> [WORK TASK]:
In the review of MDLSX below, list every means Silvia Calderoni uses to describe her coming of age.

> [EXTRACT PROVIDED]:
==*==
MDLSX
What: MDLSX
Where: AC Arts
Like the novel on which MDLSX is loosely based, this production takes us on a journey across borders with actress Silvia Calderoni. Although there is a production team behind her, this is undoubtedly a one-woman show, performed with intensity and high energy, as she describes her coming of age using films, narration, costume, camera, lights and music. Narrated in Italian, the translation is projected behind her, along with images from her past and immediate present using a small camera.
The problem with borders is that they imply movement between here and there, from dark to light, beauty to beast, male to female. Whereas, like the protagonist of Jeffrey Eugenides’ novel Middlesex, it is somewhere in the middle that the real journey is taking place.
The story begins with a home movie of young Silvia singing karaoke – badly. The audience groans with embarrassment for the young off-key singer; perhaps our unease helps to establish an emotional response towards her story. Silvia’s body is stick thin, sinuous, compelling and repellent, vulnerable and confronting. Despite ‘on trend’ theatrical apparatus, the body is the story.
==*==
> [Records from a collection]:

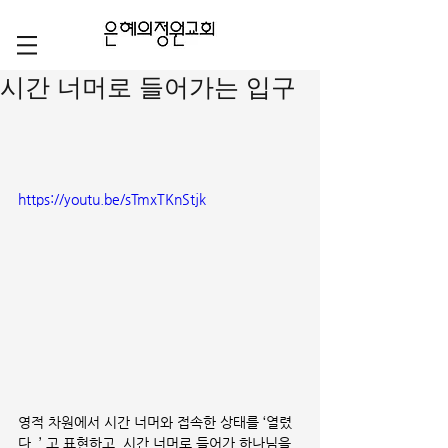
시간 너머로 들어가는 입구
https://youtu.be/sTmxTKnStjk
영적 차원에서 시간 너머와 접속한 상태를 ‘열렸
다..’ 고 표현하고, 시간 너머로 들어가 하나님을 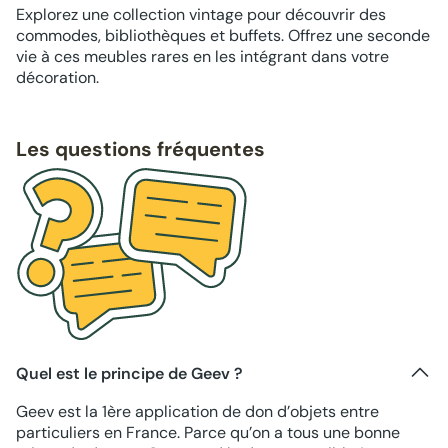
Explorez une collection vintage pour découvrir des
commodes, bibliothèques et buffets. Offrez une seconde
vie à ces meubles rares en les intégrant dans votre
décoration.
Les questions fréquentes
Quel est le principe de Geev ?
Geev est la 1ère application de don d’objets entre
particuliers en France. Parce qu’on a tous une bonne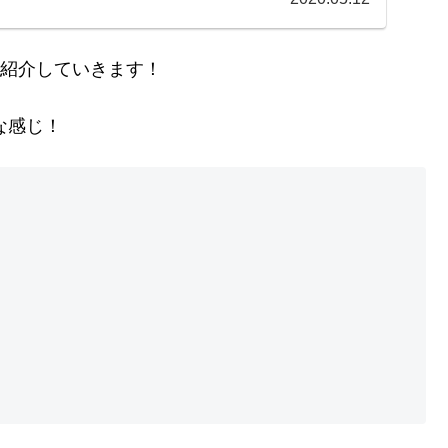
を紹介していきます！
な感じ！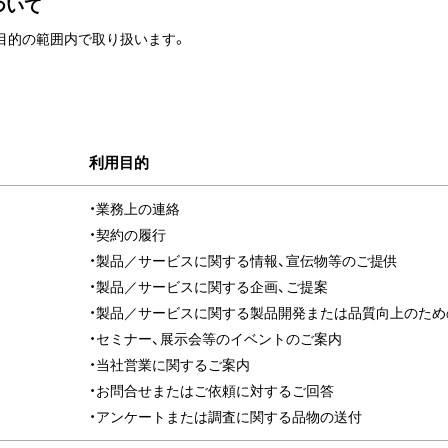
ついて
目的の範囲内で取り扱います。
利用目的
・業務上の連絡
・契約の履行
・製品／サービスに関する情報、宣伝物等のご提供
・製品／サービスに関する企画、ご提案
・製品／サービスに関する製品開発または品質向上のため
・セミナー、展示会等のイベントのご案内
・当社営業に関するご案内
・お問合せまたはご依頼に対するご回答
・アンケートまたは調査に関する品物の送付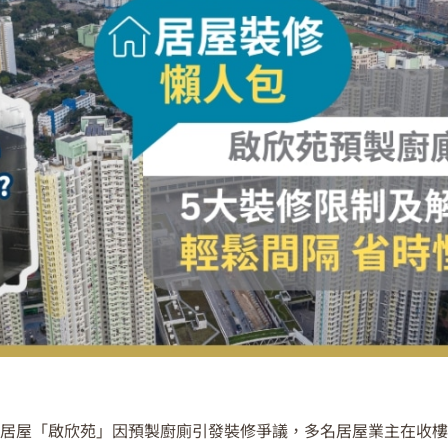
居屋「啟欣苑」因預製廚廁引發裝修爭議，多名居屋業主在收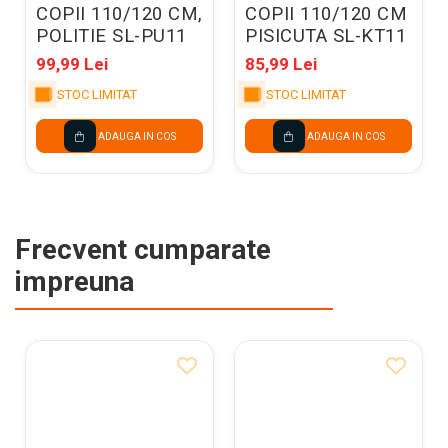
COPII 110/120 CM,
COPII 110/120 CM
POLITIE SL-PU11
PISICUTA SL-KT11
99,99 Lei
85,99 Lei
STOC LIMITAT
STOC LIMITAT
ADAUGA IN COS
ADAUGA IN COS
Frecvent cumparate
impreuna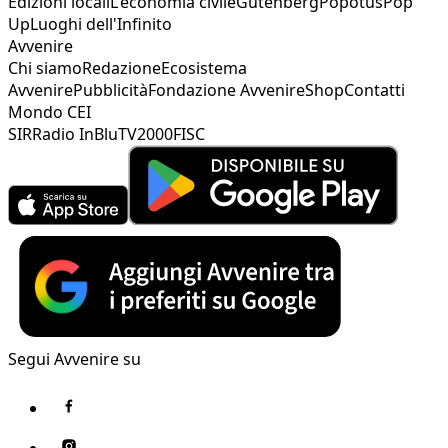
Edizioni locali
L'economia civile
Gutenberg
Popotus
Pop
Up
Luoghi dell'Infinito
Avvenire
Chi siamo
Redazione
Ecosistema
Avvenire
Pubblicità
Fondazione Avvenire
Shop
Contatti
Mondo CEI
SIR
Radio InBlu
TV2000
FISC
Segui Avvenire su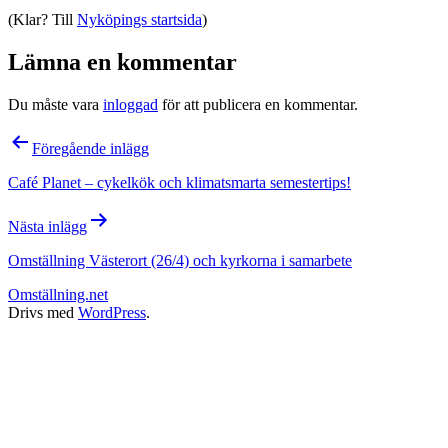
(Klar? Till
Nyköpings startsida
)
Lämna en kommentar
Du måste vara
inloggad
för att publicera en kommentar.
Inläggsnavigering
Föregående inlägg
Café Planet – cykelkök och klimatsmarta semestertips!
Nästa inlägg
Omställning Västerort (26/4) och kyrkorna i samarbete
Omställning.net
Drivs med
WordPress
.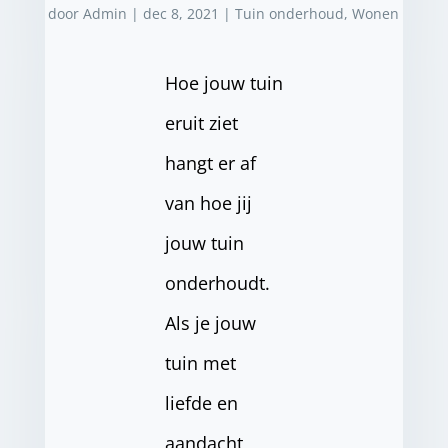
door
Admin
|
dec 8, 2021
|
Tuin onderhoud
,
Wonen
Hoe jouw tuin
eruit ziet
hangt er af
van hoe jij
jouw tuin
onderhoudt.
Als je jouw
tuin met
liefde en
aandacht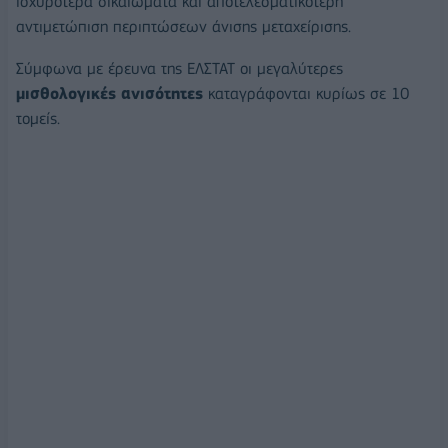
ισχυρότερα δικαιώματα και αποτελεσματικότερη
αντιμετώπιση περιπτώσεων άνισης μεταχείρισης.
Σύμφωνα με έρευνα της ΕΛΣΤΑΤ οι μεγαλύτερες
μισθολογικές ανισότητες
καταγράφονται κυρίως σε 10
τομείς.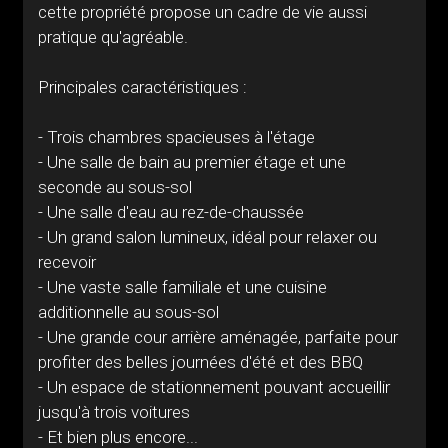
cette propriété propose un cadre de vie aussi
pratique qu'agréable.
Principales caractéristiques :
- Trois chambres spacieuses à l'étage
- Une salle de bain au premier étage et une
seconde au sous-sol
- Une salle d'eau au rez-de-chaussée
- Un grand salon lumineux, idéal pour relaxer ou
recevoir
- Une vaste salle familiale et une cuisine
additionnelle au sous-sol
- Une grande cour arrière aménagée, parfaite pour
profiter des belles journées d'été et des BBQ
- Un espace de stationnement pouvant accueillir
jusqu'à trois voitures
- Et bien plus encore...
==*==
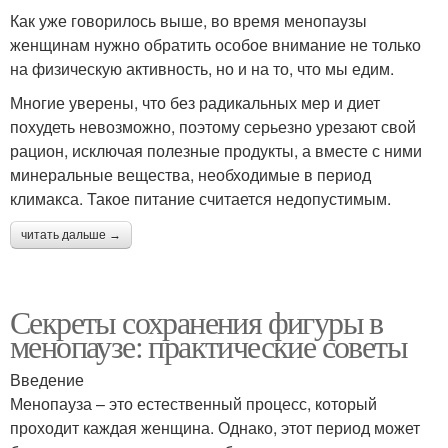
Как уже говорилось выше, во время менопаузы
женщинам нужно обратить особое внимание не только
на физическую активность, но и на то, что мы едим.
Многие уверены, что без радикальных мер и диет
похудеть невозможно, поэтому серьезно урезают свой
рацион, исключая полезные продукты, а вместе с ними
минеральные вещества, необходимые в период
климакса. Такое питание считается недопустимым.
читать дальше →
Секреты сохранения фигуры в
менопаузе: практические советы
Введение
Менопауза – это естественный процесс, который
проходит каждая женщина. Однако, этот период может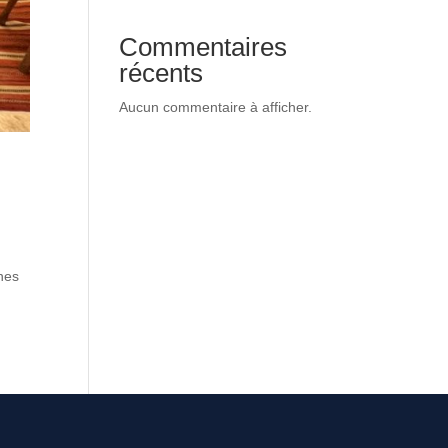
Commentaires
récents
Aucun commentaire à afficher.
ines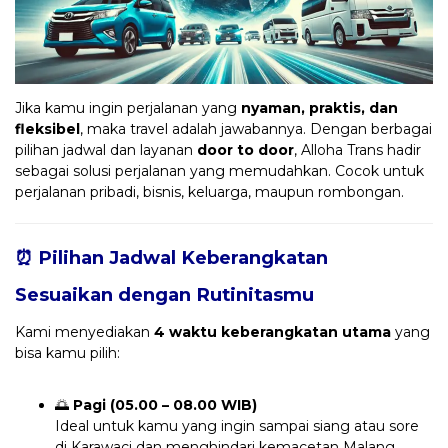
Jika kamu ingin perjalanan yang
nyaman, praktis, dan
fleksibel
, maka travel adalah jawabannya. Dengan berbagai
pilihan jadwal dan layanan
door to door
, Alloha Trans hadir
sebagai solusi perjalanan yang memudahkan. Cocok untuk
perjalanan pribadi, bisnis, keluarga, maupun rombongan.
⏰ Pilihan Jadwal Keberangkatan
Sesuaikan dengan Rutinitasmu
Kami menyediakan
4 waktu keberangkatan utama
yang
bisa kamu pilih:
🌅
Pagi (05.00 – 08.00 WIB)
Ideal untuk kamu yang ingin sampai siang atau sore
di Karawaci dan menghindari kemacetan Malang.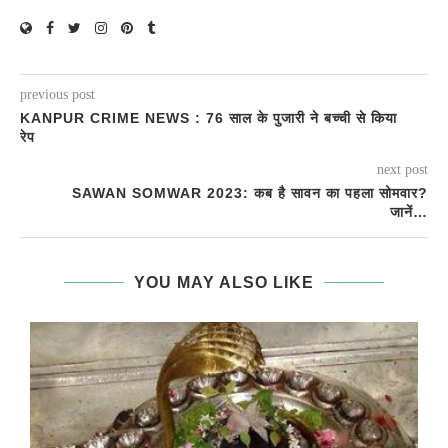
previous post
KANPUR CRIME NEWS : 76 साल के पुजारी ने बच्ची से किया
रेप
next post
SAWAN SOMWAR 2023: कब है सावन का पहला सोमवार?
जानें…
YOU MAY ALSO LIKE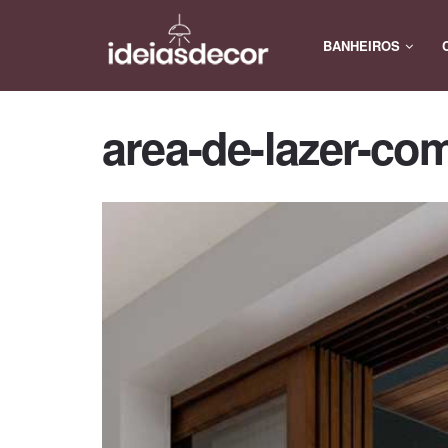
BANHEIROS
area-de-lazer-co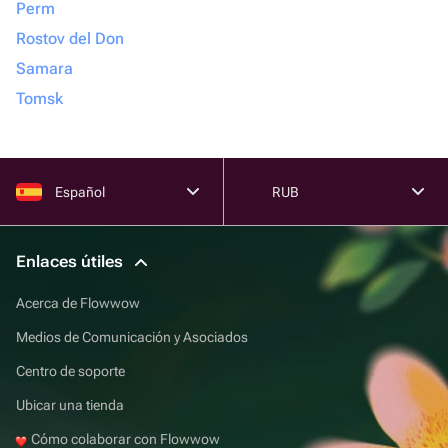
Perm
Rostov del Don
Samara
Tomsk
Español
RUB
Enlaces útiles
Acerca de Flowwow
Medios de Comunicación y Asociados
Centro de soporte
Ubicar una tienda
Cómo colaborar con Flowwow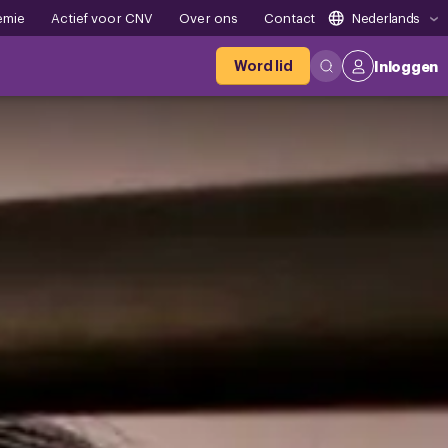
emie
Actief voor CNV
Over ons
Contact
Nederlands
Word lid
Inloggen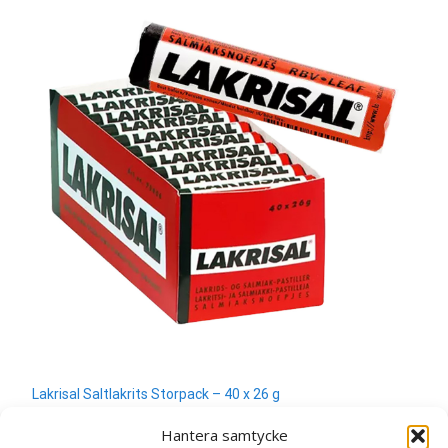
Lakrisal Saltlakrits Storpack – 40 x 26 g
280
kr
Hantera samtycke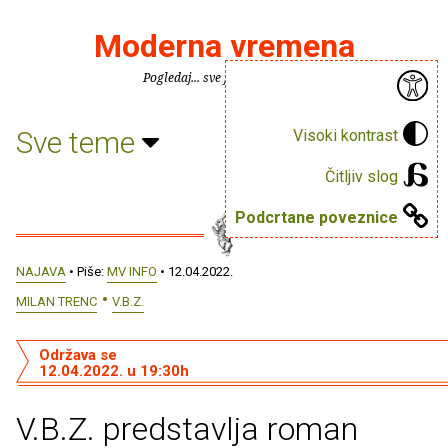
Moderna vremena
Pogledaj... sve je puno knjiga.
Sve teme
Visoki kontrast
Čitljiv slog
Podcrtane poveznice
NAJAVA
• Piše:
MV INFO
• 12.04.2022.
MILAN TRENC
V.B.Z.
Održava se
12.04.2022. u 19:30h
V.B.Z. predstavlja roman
==*==
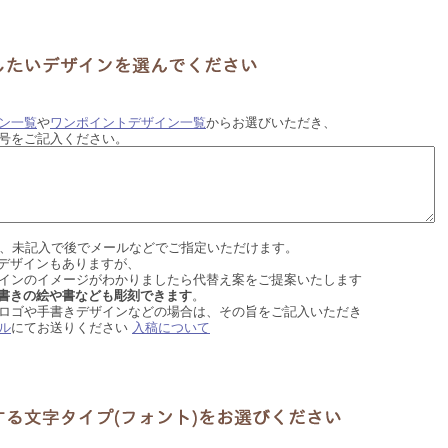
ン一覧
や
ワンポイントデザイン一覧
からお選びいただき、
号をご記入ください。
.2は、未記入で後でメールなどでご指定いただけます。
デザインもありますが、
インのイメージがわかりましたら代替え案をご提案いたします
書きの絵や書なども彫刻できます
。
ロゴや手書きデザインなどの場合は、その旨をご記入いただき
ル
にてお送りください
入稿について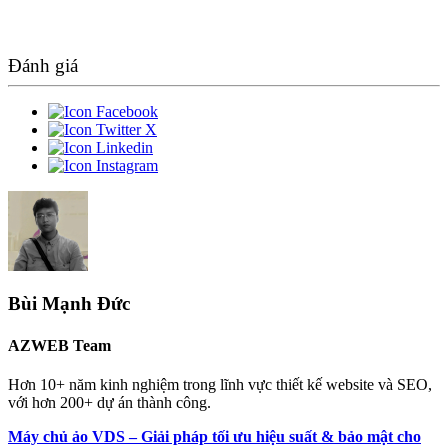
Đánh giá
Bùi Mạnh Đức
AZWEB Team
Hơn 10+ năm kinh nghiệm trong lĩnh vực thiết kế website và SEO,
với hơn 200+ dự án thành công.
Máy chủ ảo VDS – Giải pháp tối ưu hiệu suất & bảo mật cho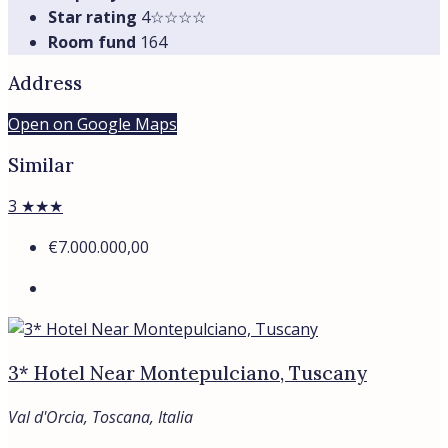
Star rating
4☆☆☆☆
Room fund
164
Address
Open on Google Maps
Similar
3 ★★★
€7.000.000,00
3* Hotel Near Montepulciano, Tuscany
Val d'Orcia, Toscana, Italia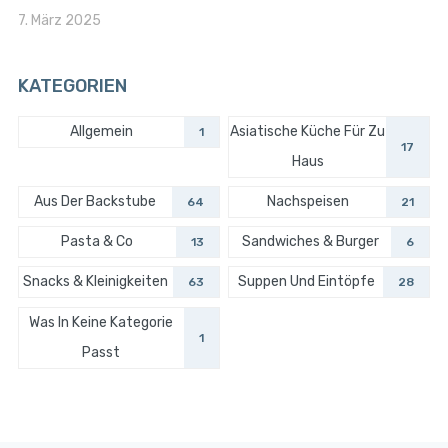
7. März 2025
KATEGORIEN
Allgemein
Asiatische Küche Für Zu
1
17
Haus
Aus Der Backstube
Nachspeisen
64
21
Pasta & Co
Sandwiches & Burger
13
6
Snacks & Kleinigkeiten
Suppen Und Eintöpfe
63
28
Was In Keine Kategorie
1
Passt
==*==
> [ANSWER]:
Films, narration, costume, camera, lights and music.